▶ _Task brief_
Find "господарство" in the data, then restate the line it sits in and every later line word for word, ending with the last line.

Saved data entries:
*** Block opens ***

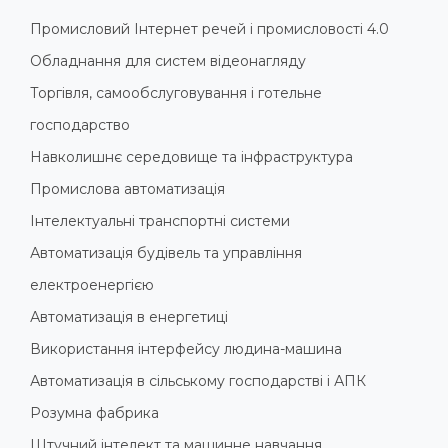
Промисловий Інтернет речей і промисловості 4.0
Обладнання для систем відеонагляду
Торгівля, самообслуговування і готельне
господарство
Навколишнє середовище та інфраструктура
Промислова автоматизація
Інтелектуальні транспортні системи
Автоматизація будівель та управління
електроенергією
Автоматизація в енергетиці
Використання інтерфейсу людина-машина
Автоматизація в сільському господарстві і АПК
Розумна фабрика
Штучний інтелект та машинне навчання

*** Block closes ***

▶ _Task result_
господарство
Навколишнє середовище та інфраструктура
Промислова автоматизація
Інтелектуальні транспортні системи
Автоматизація будівель та управління
електроенергією
Автоматизація в енергетиці
Використання інтерфейсу людина-машина
Автоматизація в сільському господарстві і АПК
Розумна фабрика
Штучний інтелект та машинне навчання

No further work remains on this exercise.